How could anybody have been a nation builder before the nation/the country, as we know it today, came into existence?

Thus, a glance at the names listed for the period before 1885 includes not only Robert Moffat and David Livingstone but a bevy of Dikgosi who were variously killed or who did the killing. My favourite is undoubtedly, no. 91, Kgosi Motshudi d. 1770, who is apparently remembered for his kind and just ways. Amen.   It is unclear, however, who, apart from the author, is doing this remembering! But then, there were other observations in this list which may raise the odd eyebrow.

Was Bessie Head, no. 24, a provocative writer? Or was Victoria Namane, no. 96, really one of those who designed the new Gaborone? But then dispose of those almost biblical figures from the distant past – one, no.9. being a 15th century ruler! -  who had nothing whatsoever to do with the establishment/creation of the modern state.

And we are then left with a mixed bag of supposedly relevant individuals who are scattered amongst the many others who are not.  The next problem is to come to grips with the term, ‘nation builder’ and to decide if it carries exactly the same meaning as ‘founding father’? Are they one and the same thing?

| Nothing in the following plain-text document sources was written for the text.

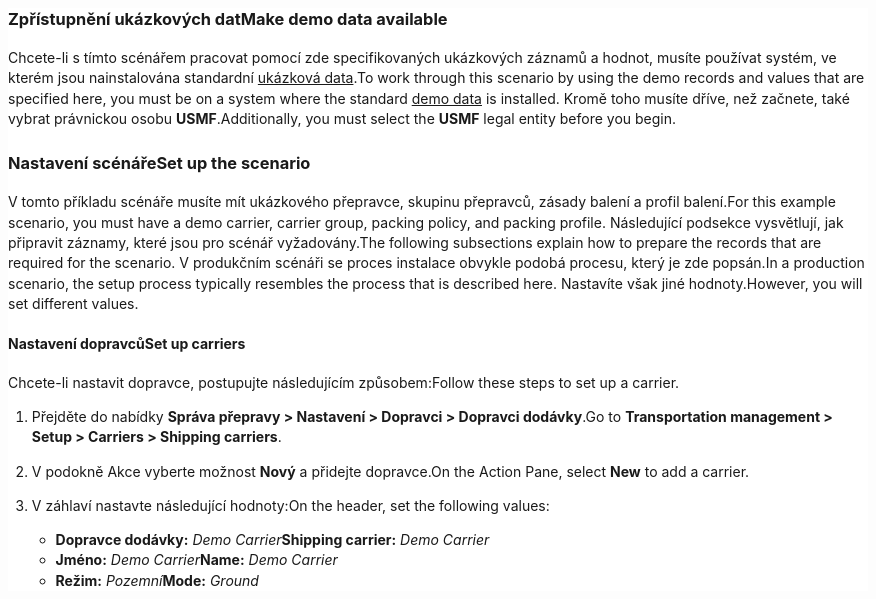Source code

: ### <a name="make-demo-data-available"></a><span data-ttu-id="eaa02-153">Zpřístupnění ukázkových dat</span><span class="sxs-lookup"><span data-stu-id="eaa02-153">Make demo data available</span></span>

<span data-ttu-id="eaa02-154">Chcete-li s tímto scénářem pracovat pomocí zde specifikovaných ukázkových záznamů a hodnot, musíte používat systém, ve kterém jsou nainstalována standardní [ukázková data](../../fin-ops-core/dev-itpro/deployment/deploy-demo-environment.md).</span><span class="sxs-lookup"><span data-stu-id="eaa02-154">To work through this scenario by using the demo records and values that are specified here, you must be on a system where the standard [demo data](../../fin-ops-core/dev-itpro/deployment/deploy-demo-environment.md) is installed.</span></span> <span data-ttu-id="eaa02-155">Kromě toho musíte dříve, než začnete, také vybrat právnickou osobu **USMF**.</span><span class="sxs-lookup"><span data-stu-id="eaa02-155">Additionally, you must select the **USMF** legal entity before you begin.</span></span>

### <a name="set-up-the-scenario"></a><span data-ttu-id="eaa02-156">Nastavení scénáře</span><span class="sxs-lookup"><span data-stu-id="eaa02-156">Set up the scenario</span></span>

<span data-ttu-id="eaa02-157">V tomto příkladu scénáře musíte mít ukázkového přepravce, skupinu přepravců, zásady balení a profil balení.</span><span class="sxs-lookup"><span data-stu-id="eaa02-157">For this example scenario, you must have a demo carrier, carrier group, packing policy, and packing profile.</span></span> <span data-ttu-id="eaa02-158">Následující podsekce vysvětlují, jak připravit záznamy, které jsou pro scénář vyžadovány.</span><span class="sxs-lookup"><span data-stu-id="eaa02-158">The following subsections explain how to prepare the records that are required for the scenario.</span></span> <span data-ttu-id="eaa02-159">V produkčním scénáři se proces instalace obvykle podobá procesu, který je zde popsán.</span><span class="sxs-lookup"><span data-stu-id="eaa02-159">In a production scenario, the setup process typically resembles the process that is described here.</span></span> <span data-ttu-id="eaa02-160">Nastavíte však jiné hodnoty.</span><span class="sxs-lookup"><span data-stu-id="eaa02-160">However, you will set different values.</span></span>

#### <a name="set-up-carriers"></a><span data-ttu-id="eaa02-161">Nastavení dopravců</span><span class="sxs-lookup"><span data-stu-id="eaa02-161">Set up carriers</span></span>

<span data-ttu-id="eaa02-162">Chcete-li nastavit dopravce, postupujte následujícím způsobem:</span><span class="sxs-lookup"><span data-stu-id="eaa02-162">Follow these steps to set up a carrier.</span></span>

1. <span data-ttu-id="eaa02-163">Přejděte do nabídky **Správa přepravy \> Nastavení \> Dopravci \> Dopravci dodávky**.</span><span class="sxs-lookup"><span data-stu-id="eaa02-163">Go to **Transportation management \> Setup \> Carriers \> Shipping carriers**.</span></span>
1. <span data-ttu-id="eaa02-164">V podokně Akce vyberte možnost **Nový** a přidejte dopravce.</span><span class="sxs-lookup"><span data-stu-id="eaa02-164">On the Action Pane, select **New** to add a carrier.</span></span>
1. <span data-ttu-id="eaa02-165">V záhlaví nastavte následující hodnoty:</span><span class="sxs-lookup"><span data-stu-id="eaa02-165">On the header, set the following values:</span></span>

    - <span data-ttu-id="eaa02-166">**Dopravce dodávky:** *Demo Carrier*</span><span class="sxs-lookup"><span data-stu-id="eaa02-166">**Shipping carrier:** *Demo Carrier*</span></span>
    - <span data-ttu-id="eaa02-167">**Jméno:** *Demo Carrier*</span><span class="sxs-lookup"><span data-stu-id="eaa02-167">**Name:** *Demo Carrier*</span></span>
    - <span data-ttu-id="eaa02-168">**Režim:** *Pozemní*</span><span class="sxs-lookup"><span data-stu-id="eaa02-168">**Mode:** *Ground*</span></span>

A quick glance at other countries suggests that the two terms have very different meanings. Only few countries, and then only those of more recent creation, can name their nation builders with any real confidence. Turkey, most obviously, Germany, Italy, maybe Sweden, and the South American countries, and maybe the USA. 

But what about the UK? King Alfred or Disraeli? And France – the France of the Republic or the France of the the monarchy? Louis XIV or Napoleon? And what of this country? Were Khama, Bathoen and Sebele founding fathers or nation builders?

I suggest that current attempts to run the one into the other are inevitably prompting questions which cannot easily be answered – and thus causing a degree of real confusion.

Let’s agree therefore that they should be taken as founding fathers and leave the nation building part to others. Then let’s turn back to the list of 150 and try and agree how ‘nation builder’ should be defined. Let’s get at this problem by working backwards and by eliminating everyone whose claim to fame was limited to a single tribal nation state.  That particular process would, anyway, seem to remove someone such as Khama III from the list but leave Isang Pilane. Quirky? Not so.  In 1920 Isang drafted a constitution for a national Council of Dikgosi.

Khama did not.  So we have made a start, with one candidate. Then we can easily agree on Tshekedi and maybe Bathoen, then Seretse and Masire for their pre-1966 contributions, and Fawcus – yes, Fawcus.

I would then examine the record of the debates of the African and European Councils and then of the Legislative Council to identify who really made the running and who just hung around. From my limited research, I would immediately add to that list Russell England, George Sim and Haskins. But there were others. With a bit of give and take, it would be relatively easy to work out who should be included and who should be set aside. But then again there is that nasty little question that is implicitly posed by the author with his all-over-the-place list.

When does the process of nation building begin and when does it reach its natural end? Or is the nation building process continuous? But then again, those who build nation states are bound to be few and far between.

They would have to include, I suppose, the great conquerors such as Alexander and Jengis Khan even though both were disposers of previously existing nation states.

Napoleon and George Washington, in contrast, would seem to fit into a totally different category. But the point remains. Will this country still be having nation builders in the next 50 years or will this be an occupation which became instantly obsolete on September 30, 1966?